(Rows from a dataset)
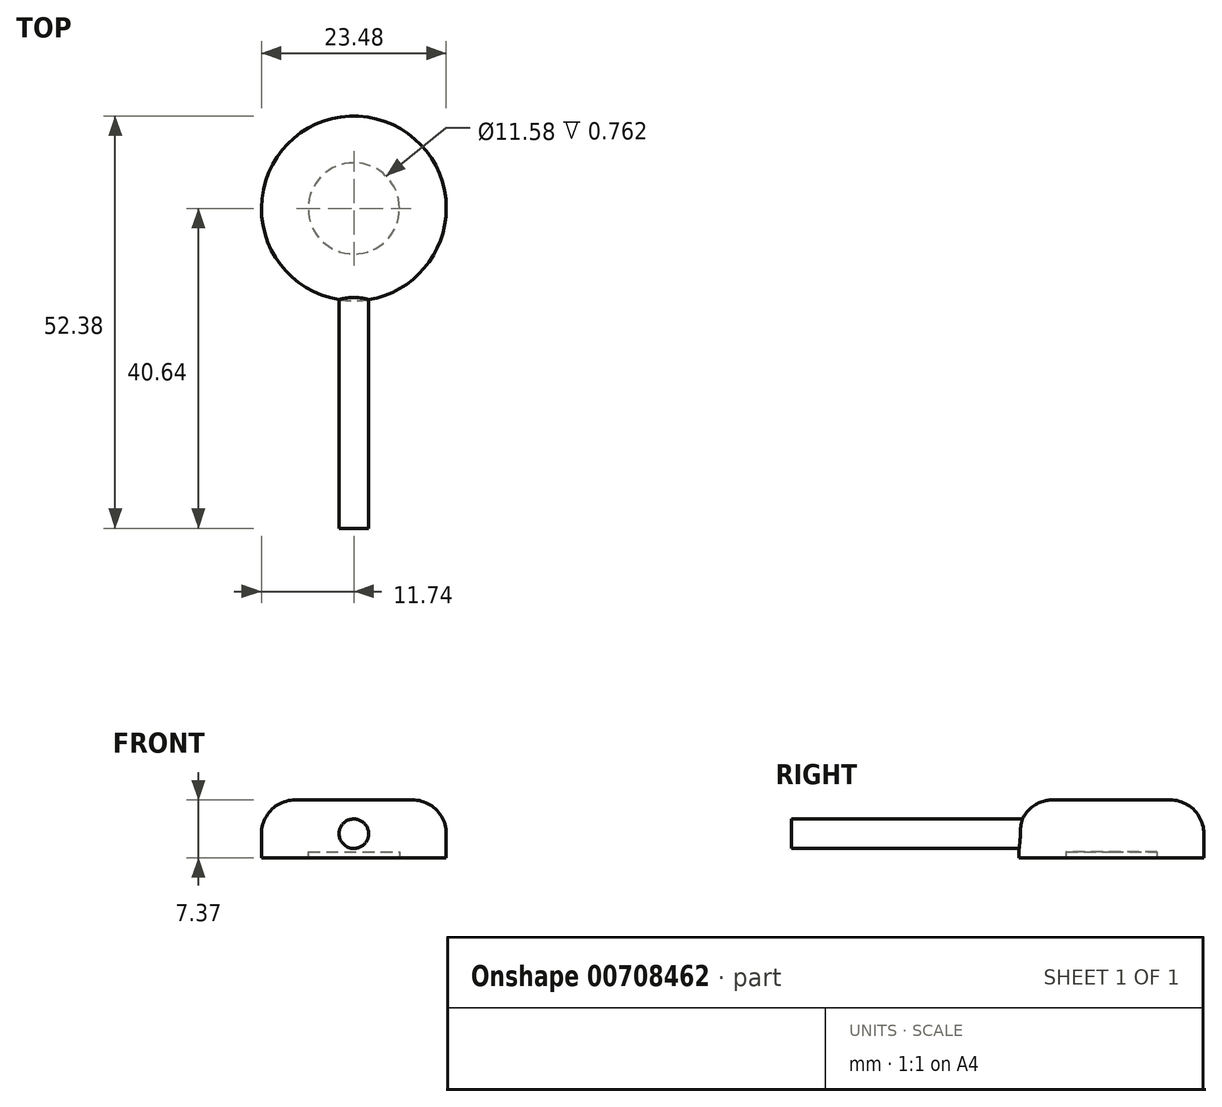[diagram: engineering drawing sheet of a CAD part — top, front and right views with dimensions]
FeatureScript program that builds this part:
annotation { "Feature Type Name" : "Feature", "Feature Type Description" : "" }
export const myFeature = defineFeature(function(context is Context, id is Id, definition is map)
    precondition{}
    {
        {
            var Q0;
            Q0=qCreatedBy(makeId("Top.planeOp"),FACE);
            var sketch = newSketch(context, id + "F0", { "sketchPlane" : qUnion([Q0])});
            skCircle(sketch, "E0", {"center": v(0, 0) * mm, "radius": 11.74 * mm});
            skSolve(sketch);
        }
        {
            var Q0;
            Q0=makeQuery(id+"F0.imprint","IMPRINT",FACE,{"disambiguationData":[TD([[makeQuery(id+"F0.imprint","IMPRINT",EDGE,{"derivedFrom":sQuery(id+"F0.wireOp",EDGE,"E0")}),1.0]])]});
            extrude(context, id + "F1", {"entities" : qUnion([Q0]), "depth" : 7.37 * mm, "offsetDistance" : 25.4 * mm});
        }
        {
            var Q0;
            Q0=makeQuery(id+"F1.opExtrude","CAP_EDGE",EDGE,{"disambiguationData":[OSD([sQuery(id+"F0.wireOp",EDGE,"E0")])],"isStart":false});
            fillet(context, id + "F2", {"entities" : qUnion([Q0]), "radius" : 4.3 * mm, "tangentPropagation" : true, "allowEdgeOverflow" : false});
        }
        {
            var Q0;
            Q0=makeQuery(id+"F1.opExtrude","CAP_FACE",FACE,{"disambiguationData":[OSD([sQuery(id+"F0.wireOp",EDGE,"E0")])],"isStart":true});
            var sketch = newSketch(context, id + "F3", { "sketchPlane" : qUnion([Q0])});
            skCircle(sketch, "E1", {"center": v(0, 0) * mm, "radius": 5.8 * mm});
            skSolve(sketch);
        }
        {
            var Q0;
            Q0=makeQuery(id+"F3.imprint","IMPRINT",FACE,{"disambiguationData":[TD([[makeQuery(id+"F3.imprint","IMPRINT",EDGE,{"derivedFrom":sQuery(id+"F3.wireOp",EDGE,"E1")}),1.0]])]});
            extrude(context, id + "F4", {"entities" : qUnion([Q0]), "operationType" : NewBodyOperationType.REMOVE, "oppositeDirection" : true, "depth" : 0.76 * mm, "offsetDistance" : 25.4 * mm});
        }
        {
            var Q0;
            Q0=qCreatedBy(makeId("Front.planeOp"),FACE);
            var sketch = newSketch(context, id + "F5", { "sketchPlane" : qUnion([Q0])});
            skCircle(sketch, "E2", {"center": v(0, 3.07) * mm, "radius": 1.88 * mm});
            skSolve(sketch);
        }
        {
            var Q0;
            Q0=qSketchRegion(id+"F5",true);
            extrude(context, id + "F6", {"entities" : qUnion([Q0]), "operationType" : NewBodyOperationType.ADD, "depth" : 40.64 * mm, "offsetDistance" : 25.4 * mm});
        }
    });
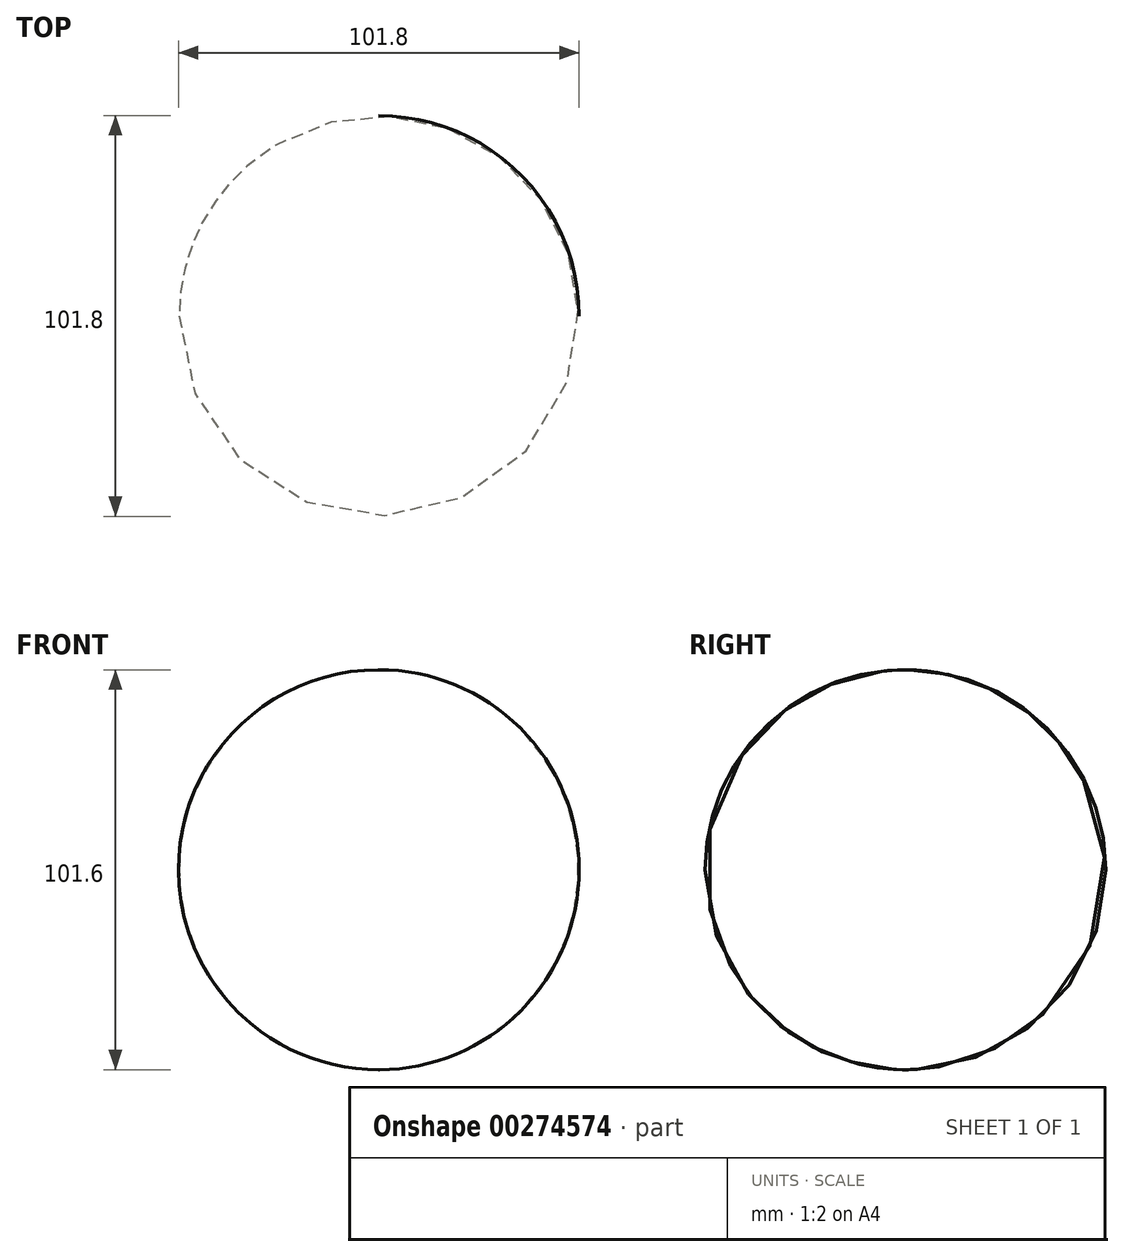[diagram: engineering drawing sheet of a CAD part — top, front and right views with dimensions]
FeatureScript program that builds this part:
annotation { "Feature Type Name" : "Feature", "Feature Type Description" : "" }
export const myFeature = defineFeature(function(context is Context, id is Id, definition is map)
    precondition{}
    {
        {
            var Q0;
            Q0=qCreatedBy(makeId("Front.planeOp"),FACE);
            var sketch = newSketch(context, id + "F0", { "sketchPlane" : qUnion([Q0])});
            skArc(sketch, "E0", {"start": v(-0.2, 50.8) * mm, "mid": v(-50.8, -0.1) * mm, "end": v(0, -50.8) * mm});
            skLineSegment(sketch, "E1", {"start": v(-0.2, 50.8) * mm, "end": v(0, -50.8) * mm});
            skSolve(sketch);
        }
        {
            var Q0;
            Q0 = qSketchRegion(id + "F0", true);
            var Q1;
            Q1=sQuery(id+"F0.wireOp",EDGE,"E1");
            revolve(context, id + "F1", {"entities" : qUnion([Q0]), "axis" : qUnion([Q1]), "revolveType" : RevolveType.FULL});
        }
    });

#### Stated task
Which lines in the rows above contain the string "isStart"? Copy each one.

#### Exercise response
            Q0=makeQuery(id+"F1.opExtrude","CAP_EDGE",EDGE,{"disambiguationData":[OSD([sQuery(id+"F0.wireOp",EDGE,"E0")])],"isStart":false});
            Q0=makeQuery(id+"F1.opExtrude","CAP_FACE",FACE,{"disambiguationData":[OSD([sQuery(id+"F0.wireOp",EDGE,"E0")])],"isStart":true});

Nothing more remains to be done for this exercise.